Aim of the task: Write out all the entries below without any change.
#### Material for the task
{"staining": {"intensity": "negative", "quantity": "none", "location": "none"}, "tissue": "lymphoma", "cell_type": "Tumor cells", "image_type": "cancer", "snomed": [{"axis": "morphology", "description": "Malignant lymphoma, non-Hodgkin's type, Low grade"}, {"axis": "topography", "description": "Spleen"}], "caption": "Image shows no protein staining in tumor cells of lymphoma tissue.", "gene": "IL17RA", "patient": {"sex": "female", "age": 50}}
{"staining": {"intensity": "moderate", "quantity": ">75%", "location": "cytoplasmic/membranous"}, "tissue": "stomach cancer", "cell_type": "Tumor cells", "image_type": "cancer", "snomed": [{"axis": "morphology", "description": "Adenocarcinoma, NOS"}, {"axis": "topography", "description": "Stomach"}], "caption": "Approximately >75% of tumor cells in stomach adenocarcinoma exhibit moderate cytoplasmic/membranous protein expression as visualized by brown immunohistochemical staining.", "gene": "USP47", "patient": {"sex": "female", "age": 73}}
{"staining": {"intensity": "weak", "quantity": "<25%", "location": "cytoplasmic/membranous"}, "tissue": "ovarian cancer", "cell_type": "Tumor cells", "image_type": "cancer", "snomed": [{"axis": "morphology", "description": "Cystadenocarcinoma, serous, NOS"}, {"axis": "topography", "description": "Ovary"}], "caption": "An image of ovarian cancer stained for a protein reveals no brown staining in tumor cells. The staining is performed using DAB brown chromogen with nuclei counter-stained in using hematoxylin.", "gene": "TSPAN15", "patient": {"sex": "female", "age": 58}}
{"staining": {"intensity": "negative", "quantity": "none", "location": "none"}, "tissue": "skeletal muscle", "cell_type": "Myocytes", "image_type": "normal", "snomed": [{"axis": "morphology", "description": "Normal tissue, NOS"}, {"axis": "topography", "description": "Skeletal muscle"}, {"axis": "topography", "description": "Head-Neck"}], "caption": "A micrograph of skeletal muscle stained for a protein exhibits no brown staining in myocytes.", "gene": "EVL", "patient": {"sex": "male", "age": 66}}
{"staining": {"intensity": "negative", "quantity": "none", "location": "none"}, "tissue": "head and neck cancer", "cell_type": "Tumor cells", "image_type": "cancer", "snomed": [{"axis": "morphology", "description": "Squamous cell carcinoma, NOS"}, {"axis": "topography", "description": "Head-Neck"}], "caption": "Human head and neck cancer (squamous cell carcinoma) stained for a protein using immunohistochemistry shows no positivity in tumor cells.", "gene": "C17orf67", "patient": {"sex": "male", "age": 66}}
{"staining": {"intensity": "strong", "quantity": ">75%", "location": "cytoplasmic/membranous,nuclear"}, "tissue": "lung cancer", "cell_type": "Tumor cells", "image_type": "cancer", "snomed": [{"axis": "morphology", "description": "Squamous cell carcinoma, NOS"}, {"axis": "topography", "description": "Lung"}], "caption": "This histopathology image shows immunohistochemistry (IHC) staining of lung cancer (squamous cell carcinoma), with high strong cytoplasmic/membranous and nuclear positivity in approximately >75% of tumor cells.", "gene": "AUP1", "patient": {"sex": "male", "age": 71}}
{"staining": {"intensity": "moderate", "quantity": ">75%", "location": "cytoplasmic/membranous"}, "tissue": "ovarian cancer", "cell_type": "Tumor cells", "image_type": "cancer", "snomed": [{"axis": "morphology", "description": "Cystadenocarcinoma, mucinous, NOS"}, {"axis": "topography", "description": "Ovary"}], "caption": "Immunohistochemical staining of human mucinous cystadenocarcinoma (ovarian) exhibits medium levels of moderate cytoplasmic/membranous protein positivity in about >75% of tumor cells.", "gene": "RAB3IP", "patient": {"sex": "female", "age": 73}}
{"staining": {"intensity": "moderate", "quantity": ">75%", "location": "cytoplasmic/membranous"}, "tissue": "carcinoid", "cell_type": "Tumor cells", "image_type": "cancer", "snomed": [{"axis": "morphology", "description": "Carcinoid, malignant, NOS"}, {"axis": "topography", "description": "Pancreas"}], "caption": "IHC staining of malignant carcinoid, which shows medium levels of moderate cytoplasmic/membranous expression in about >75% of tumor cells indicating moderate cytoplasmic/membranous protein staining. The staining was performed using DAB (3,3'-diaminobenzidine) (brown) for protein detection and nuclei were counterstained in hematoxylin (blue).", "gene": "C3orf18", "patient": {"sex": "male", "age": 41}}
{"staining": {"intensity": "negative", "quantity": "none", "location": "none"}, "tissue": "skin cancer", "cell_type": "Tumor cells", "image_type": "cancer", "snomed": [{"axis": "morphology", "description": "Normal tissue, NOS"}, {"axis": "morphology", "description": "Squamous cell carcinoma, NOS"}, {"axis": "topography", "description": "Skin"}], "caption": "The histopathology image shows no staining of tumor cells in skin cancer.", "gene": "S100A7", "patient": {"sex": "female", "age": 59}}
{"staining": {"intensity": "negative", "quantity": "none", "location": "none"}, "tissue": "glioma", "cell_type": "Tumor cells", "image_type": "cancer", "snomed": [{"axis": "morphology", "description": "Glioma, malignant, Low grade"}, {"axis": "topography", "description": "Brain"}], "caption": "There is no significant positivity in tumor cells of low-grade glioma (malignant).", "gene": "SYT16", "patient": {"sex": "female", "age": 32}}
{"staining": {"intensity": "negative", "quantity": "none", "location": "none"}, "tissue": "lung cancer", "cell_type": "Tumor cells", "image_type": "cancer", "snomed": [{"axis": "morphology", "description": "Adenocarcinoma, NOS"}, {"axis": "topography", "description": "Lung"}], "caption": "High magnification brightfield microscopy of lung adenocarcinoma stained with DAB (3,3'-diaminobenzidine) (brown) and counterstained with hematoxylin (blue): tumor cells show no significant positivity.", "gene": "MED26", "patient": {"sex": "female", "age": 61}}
########
The completed task:
{"staining": {"intensity": "negative", "quantity": "none", "location": "none"}, "tissue": "lymphoma", "cell_type": "Tumor cells", "image_type": "cancer", "snomed": [{"axis": "morphology", "description": "Malignant lymphoma, non-Hodgkin's type, Low grade"}, {"axis": "topography", "description": "Spleen"}], "caption": "Image shows no protein staining in tumor cells of lymphoma tissue.", "gene": "IL17RA", "patient": {"sex": "female", "age": 50}}
{"staining": {"intensity": "moderate", "quantity": ">75%", "location": "cytoplasmic/membranous"}, "tissue": "stomach cancer", "cell_type": "Tumor cells", "image_type": "cancer", "snomed": [{"axis": "morphology", "description": "Adenocarcinoma, NOS"}, {"axis": "topography", "description": "Stomach"}], "caption": "Approximately >75% of tumor cells in stomach adenocarcinoma exhibit moderate cytoplasmic/membranous protein expression as visualized by brown immunohistochemical staining.", "gene": "USP47", "patient": {"sex": "female", "age": 73}}
{"staining": {"intensity": "weak", "quantity": "<25%", "location": "cytoplasmic/membranous"}, "tissue": "ovarian cancer", "cell_type": "Tumor cells", "image_type": "cancer", "snomed": [{"axis": "morphology", "description": "Cystadenocarcinoma, serous, NOS"}, {"axis": "topography", "description": "Ovary"}], "caption": "An image of ovarian cancer stained for a protein reveals no brown staining in tumor cells. The staining is performed using DAB brown chromogen with nuclei counter-stained in using hematoxylin.", "gene": "TSPAN15", "patient": {"sex": "female", "age": 58}}
{"staining": {"intensity": "negative", "quantity": "none", "location": "none"}, "tissue": "skeletal muscle", "cell_type": "Myocytes", "image_type": "normal", "snomed": [{"axis": "morphology", "description": "Normal tissue, NOS"}, {"axis": "topography", "description": "Skeletal muscle"}, {"axis": "topography", "description": "Head-Neck"}], "caption": "A micrograph of skeletal muscle stained for a protein exhibits no brown staining in myocytes.", "gene": "EVL", "patient": {"sex": "male", "age": 66}}
{"staining": {"intensity": "negative", "quantity": "none", "location": "none"}, "tissue": "head and neck cancer", "cell_type": "Tumor cells", "image_type": "cancer", "snomed": [{"axis": "morphology", "description": "Squamous cell carcinoma, NOS"}, {"axis": "topography", "description": "Head-Neck"}], "caption": "Human head and neck cancer (squamous cell carcinoma) stained for a protein using immunohistochemistry shows no positivity in tumor cells.", "gene": "C17orf67", "patient": {"sex": "male", "age": 66}}
{"staining": {"intensity": "strong", "quantity": ">75%", "location": "cytoplasmic/membranous,nuclear"}, "tissue": "lung cancer", "cell_type": "Tumor cells", "image_type": "cancer", "snomed": [{"axis": "morphology", "description": "Squamous cell carcinoma, NOS"}, {"axis": "topography", "description": "Lung"}], "caption": "This histopathology image shows immunohistochemistry (IHC) staining of lung cancer (squamous cell carcinoma), with high strong cytoplasmic/membranous and nuclear positivity in approximately >75% of tumor cells.", "gene": "AUP1", "patient": {"sex": "male", "age": 71}}
{"staining": {"intensity": "moderate", "quantity": ">75%", "location": "cytoplasmic/membranous"}, "tissue": "ovarian cancer", "cell_type": "Tumor cells", "image_type": "cancer", "snomed": [{"axis": "morphology", "description": "Cystadenocarcinoma, mucinous, NOS"}, {"axis": "topography", "description": "Ovary"}], "caption": "Immunohistochemical staining of human mucinous cystadenocarcinoma (ovarian) exhibits medium levels of moderate cytoplasmic/membranous protein positivity in about >75% of tumor cells.", "gene": "RAB3IP", "patient": {"sex": "female", "age": 73}}
{"staining": {"intensity": "moderate", "quantity": ">75%", "location": "cytoplasmic/membranous"}, "tissue": "carcinoid", "cell_type": "Tumor cells", "image_type": "cancer", "snomed": [{"axis": "morphology", "description": "Carcinoid, malignant, NOS"}, {"axis": "topography", "description": "Pancreas"}], "caption": "IHC staining of malignant carcinoid, which shows medium levels of moderate cytoplasmic/membranous expression in about >75% of tumor cells indicating moderate cytoplasmic/membranous protein staining. The staining was performed using DAB (3,3'-diaminobenzidine) (brown) for protein detection and nuclei were counterstained in hematoxylin (blue).", "gene": "C3orf18", "patient": {"sex": "male", "age": 41}}
{"staining": {"intensity": "negative", "quantity": "none", "location": "none"}, "tissue": "skin cancer", "cell_type": "Tumor cells", "image_type": "cancer", "snomed": [{"axis": "morphology", "description": "Normal tissue, NOS"}, {"axis": "morphology", "description": "Squamous cell carcinoma, NOS"}, {"axis": "topography", "description": "Skin"}], "caption": "The histopathology image shows no staining of tumor cells in skin cancer.", "gene": "S100A7", "patient": {"sex": "female", "age": 59}}
{"staining": {"intensity": "negative", "quantity": "none", "location": "none"}, "tissue": "glioma", "cell_type": "Tumor cells", "image_type": "cancer", "snomed": [{"axis": "morphology", "description": "Glioma, malignant, Low grade"}, {"axis": "topography", "description": "Brain"}], "caption": "There is no significant positivity in tumor cells of low-grade glioma (malignant).", "gene": "SYT16", "patient": {"sex": "female", "age": 32}}
{"staining": {"intensity": "negative", "quantity": "none", "location": "none"}, "tissue": "lung cancer", "cell_type": "Tumor cells", "image_type": "cancer", "snomed": [{"axis": "morphology", "description": "Adenocarcinoma, NOS"}, {"axis": "topography", "description": "Lung"}], "caption": "High magnification brightfield microscopy of lung adenocarcinoma stained with DAB (3,3'-diaminobenzidine) (brown) and counterstained with hematoxylin (blue): tumor cells show no significant positivity.", "gene": "MED26", "patient": {"sex": "female", "age": 61}}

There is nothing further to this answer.